TMS undergoes deprotonation upon treatment with butyllithium to give (H₃C)₃SiCH₂Li. The latter, trimethylsilylmethyl lithium, is a relatively common alkylating agent.

In chemical vapor deposition, TMS is the precursor to silicon dioxide or silicon carbide, depending on the deposition conditions.

Uses in NMR spectroscopy

Tetramethylsilane is the accepted internal standard for calibrating chemical shift for ¹H, ¹³C and ²⁹Si NMR spectroscopy in organic solvents (where TMS is soluble).
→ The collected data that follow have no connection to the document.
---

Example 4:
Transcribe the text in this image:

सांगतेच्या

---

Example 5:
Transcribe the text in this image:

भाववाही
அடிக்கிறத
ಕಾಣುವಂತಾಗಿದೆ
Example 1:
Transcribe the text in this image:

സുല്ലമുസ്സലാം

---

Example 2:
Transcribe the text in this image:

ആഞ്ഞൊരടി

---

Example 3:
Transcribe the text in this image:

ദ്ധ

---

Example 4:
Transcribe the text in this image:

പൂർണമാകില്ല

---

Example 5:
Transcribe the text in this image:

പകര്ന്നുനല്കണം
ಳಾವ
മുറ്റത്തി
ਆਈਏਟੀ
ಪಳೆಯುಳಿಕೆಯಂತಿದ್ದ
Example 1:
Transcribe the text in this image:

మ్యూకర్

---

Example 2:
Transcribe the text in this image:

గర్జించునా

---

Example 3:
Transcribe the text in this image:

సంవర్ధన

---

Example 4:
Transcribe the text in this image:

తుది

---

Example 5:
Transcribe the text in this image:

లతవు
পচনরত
In water, where it is not soluble, sodium salts of DSS, 2,2-dimethyl-2-silapentane-5-sulfonate, are used instead. Because of its high volatility, TMS can easily be evaporated, which is convenient for recovery of samples analyzed by NMR spectroscopy.^[2]
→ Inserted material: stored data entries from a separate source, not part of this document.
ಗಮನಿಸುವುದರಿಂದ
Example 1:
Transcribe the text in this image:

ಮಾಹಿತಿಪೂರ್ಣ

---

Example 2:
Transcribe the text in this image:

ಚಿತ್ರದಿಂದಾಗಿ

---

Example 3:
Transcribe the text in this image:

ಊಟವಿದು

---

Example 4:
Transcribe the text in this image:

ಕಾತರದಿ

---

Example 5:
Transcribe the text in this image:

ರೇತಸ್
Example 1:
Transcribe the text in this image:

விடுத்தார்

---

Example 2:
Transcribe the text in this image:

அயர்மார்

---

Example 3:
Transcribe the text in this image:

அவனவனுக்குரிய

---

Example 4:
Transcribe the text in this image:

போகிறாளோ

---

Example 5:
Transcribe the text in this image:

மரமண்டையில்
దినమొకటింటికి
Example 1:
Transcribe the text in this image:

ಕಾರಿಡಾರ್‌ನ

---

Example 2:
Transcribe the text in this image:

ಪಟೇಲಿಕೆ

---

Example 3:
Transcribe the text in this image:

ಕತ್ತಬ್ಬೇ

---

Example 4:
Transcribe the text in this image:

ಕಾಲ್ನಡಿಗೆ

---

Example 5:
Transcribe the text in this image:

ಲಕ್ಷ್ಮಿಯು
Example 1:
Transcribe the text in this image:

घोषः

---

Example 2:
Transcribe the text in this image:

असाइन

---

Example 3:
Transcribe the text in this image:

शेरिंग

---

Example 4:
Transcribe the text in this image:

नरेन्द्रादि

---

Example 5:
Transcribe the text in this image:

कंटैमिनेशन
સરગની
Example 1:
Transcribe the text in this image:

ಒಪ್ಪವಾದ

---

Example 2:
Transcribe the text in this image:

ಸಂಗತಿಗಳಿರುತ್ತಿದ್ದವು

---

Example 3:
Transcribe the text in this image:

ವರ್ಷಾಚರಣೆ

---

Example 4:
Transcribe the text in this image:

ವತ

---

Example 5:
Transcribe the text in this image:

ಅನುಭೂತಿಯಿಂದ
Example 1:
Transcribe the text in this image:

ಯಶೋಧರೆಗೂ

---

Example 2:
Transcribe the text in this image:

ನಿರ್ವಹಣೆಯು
Because all twelve hydrogen atoms in a tetramethylsilane molecule are equivalent, its ¹H NMR spectrum consists of a singlet. The chemical shift of this singlet is assigned as δ 0, and all other chemical shifts are determined relative to it. The majority of compounds studied by ¹H NMR spectroscopy absorb downfield of the TMS signal, thus there is usually no interference between the standard and the sample. Similarly, all four carbon atoms in a tetramethylsilane molecule are equivalent. In a fully decoupled ¹³C NMR spectrum, the carbon in the tetramethylsilane appears as a singlet, allowing for easy identification. The chemical shift of this singlet is also set to be δ 0 in the ¹³C spectrum, and all other chemical shifts are determined relative to it.
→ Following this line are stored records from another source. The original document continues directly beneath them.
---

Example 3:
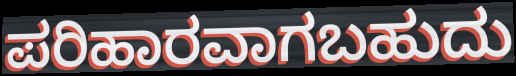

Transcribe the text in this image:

ಪರಿಹಾರವಾಗಬಹುದು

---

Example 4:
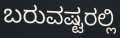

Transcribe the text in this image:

ಬರುವಷ್ಟರಲ್ಲಿ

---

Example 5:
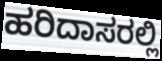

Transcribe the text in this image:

ಹರಿದಾಸರಲ್ಲಿ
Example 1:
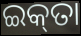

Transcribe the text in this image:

ଇକ୍‌ତା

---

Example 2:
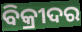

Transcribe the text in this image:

ବିକ୍ରୀଦର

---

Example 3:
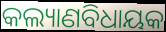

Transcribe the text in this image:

କଲ୍ୟାଣବିଧାୟକ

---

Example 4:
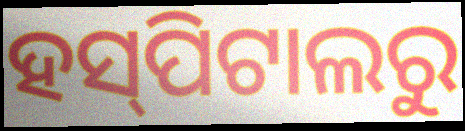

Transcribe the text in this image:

ହସ୍‌ପିଟାଲରୁ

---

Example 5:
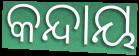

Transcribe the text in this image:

କନ୍ଦାୟ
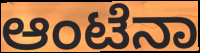
ಆಂಟೆನಾ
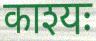
काश्यः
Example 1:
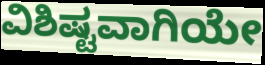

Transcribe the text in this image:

ವಿಶಿಷ್ಟವಾಗಿಯೇ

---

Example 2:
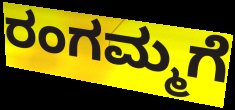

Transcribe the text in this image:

ರಂಗಮ್ಮಗೆ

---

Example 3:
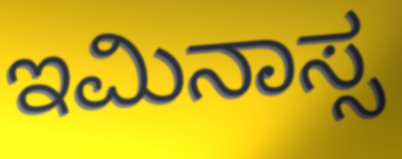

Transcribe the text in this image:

ಇಮಿನಾಸ್ಸ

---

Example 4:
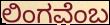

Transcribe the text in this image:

ಲಿಂಗವೆಂಬ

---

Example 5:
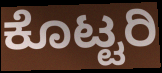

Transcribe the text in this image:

ಕೊಟ್ಟರಿ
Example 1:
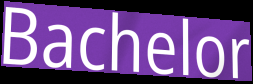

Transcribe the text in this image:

Bachelor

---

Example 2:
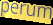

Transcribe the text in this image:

perum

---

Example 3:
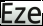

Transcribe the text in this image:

Eze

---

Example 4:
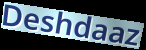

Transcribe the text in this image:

Deshdaaz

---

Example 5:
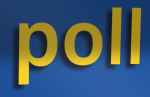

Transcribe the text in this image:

poll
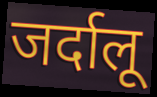
जर्दालू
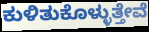
ಕುಳಿತುಕೊಳ್ಳುತ್ತೇವೆ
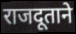
राजदूताने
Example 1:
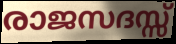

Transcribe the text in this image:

രാജസദസ്സ്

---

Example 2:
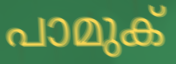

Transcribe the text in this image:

പാമുക്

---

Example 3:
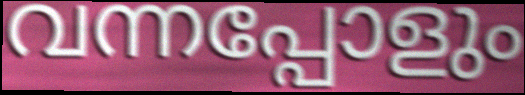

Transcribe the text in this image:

വന്നപ്പോളും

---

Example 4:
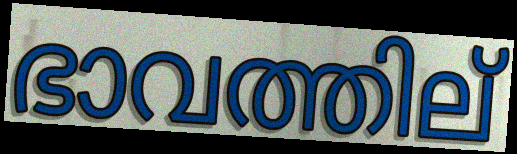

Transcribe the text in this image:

ഭാവത്തില്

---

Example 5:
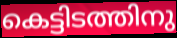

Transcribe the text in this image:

Commercial NMR solvents often come without TMS now. ¹H NMR spectra can be calibrated against residual protio-solvent (e.g. the remaining 0.001 % or so of undeuterated chloroform in commercial CDCl₃). As deuterium is not observed in ¹H NMR, the residual protio-solvent signals can be observed clearly. For ¹³C NMR work, spectra are usually calibrated against the deuterated solvent peak. For example, deuterochloroform shows a triplet of equal height at δ 77.0. The triplet is explained by applying the 2nI + 1 rule; for the case of deuterium, I = 1. Tables and charts of chemical shifts for various types of NMR spectroscopy are often provided by vendors of NMR solvents. Work has also been done to prepare comprehensive tables of chemical shifts of solvents and impurities.^[3][4]

References

1. ^ Elschenbroich, C. ”Organometallics” (2006) Wiley-VCH: Weinheim. ISBN 978-3-29390-6
2. ^ Jerry R. Mohrig, Christina Noring Hammond, Paul F. Schatz (2006-01) (Google Books excerpt). Techniques in Organic Chemistry. pp. 273–274. ISBN 9780716769354. http://books.google.com/books?id=21acgWiaB5cC&pg=PA273&lpg=PA273. 
3. ^ Gottlieb, Hugo E.; Kotlyar, Vadim; Nudelman, Abraham (1997). "NMR Chemical Shifts of Common Laboratory Solvents as Trace Impurities". The Journal of Organic Chemistry 62 (21): 7512–7515. doi:10.1021/jo971176v. PMID 11671879. 
4. ^ Fulmer, Gregory R.; Miller, Alexander J. M.; Sherden, Nathaniel H.; Gottlieb, Hugo E.; Nudelman, Abraham; Stoltz, Brian M.; Bercaw, John E.; Goldberg, Karen I. (2010). "NMR Chemical Shifts of Trace Impurities: Common Laboratory Solvents, Organics, and Gases in Deuterated Solvents Relevant to the Organometallic Chemist". Organometallics 29: 2176. doi:10.1021/om100106e.